• **Your instructions**
Among the records that follow, set down only the lines from the one containing "right knee: (243, 369)" to the one containing "left knee: (410, 346)", both included, exactly.

┌──

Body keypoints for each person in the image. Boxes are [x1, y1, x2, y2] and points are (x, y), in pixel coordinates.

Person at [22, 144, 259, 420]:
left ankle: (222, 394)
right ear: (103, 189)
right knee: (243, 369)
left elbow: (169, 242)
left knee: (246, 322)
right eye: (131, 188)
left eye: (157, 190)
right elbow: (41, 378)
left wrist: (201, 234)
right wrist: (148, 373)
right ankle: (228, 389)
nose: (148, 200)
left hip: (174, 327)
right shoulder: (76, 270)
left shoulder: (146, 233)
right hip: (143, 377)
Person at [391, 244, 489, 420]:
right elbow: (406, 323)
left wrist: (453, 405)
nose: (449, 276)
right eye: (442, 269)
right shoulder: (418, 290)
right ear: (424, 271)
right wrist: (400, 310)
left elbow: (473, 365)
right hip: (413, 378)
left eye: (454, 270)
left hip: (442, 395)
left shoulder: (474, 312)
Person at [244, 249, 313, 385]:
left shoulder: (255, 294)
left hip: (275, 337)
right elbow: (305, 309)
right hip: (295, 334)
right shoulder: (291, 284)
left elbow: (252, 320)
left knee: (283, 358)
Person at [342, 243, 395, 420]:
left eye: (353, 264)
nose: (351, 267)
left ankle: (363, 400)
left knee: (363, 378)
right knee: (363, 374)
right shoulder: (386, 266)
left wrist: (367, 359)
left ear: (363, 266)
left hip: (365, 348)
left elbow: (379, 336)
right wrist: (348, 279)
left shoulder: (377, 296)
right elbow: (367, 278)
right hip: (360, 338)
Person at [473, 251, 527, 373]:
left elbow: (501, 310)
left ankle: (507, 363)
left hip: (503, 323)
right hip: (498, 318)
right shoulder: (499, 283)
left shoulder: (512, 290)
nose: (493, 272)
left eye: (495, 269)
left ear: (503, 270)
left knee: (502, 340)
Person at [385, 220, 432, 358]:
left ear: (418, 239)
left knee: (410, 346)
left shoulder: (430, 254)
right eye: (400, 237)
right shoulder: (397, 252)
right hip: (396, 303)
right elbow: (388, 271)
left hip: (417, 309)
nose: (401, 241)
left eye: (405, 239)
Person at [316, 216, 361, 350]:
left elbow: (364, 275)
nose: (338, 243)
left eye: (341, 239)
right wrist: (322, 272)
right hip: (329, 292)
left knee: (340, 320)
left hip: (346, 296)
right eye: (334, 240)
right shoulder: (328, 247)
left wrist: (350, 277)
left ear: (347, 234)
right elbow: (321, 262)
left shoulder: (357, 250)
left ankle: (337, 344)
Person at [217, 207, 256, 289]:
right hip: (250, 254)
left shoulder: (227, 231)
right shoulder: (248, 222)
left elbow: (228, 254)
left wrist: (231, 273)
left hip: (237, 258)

└──
┌──

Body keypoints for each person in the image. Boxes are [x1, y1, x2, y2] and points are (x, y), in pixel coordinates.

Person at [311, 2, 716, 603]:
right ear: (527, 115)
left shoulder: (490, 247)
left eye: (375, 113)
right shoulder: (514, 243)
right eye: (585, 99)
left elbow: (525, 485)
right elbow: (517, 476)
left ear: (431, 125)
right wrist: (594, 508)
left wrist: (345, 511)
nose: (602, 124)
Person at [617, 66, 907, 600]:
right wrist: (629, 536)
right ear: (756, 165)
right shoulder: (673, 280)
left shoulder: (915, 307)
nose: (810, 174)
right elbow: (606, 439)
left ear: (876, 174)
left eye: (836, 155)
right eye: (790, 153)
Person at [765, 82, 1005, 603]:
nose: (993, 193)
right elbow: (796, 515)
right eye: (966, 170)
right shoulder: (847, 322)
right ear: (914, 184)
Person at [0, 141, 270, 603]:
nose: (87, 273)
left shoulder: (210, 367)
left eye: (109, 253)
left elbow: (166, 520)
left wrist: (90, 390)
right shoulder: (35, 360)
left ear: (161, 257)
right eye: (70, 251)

└──

• **Task response**
right knee: (243, 369)
left elbow: (169, 242)
left knee: (246, 322)
right eye: (131, 188)
left eye: (157, 190)
right elbow: (41, 378)
left wrist: (201, 234)
right wrist: (148, 373)
right ankle: (228, 389)
nose: (148, 200)
left hip: (174, 327)
right shoulder: (76, 270)
left shoulder: (146, 233)
right hip: (143, 377)
Person at [391, 244, 489, 420]:
right elbow: (406, 323)
left wrist: (453, 405)
nose: (449, 276)
right eye: (442, 269)
right shoulder: (418, 290)
right ear: (424, 271)
right wrist: (400, 310)
left elbow: (473, 365)
right hip: (413, 378)
left eye: (454, 270)
left hip: (442, 395)
left shoulder: (474, 312)
Person at [244, 249, 313, 385]:
left shoulder: (255, 294)
left hip: (275, 337)
right elbow: (305, 309)
right hip: (295, 334)
right shoulder: (291, 284)
left elbow: (252, 320)
left knee: (283, 358)
Person at [342, 243, 395, 420]:
left eye: (353, 264)
nose: (351, 267)
left ankle: (363, 400)
left knee: (363, 378)
right knee: (363, 374)
right shoulder: (386, 266)
left wrist: (367, 359)
left ear: (363, 266)
left hip: (365, 348)
left elbow: (379, 336)
right wrist: (348, 279)
left shoulder: (377, 296)
right elbow: (367, 278)
right hip: (360, 338)
Person at [473, 251, 527, 373]:
left elbow: (501, 310)
left ankle: (507, 363)
left hip: (503, 323)
right hip: (498, 318)
right shoulder: (499, 283)
left shoulder: (512, 290)
nose: (493, 272)
left eye: (495, 269)
left ear: (503, 270)
left knee: (502, 340)
Person at [385, 220, 432, 358]:
left ear: (418, 239)
left knee: (410, 346)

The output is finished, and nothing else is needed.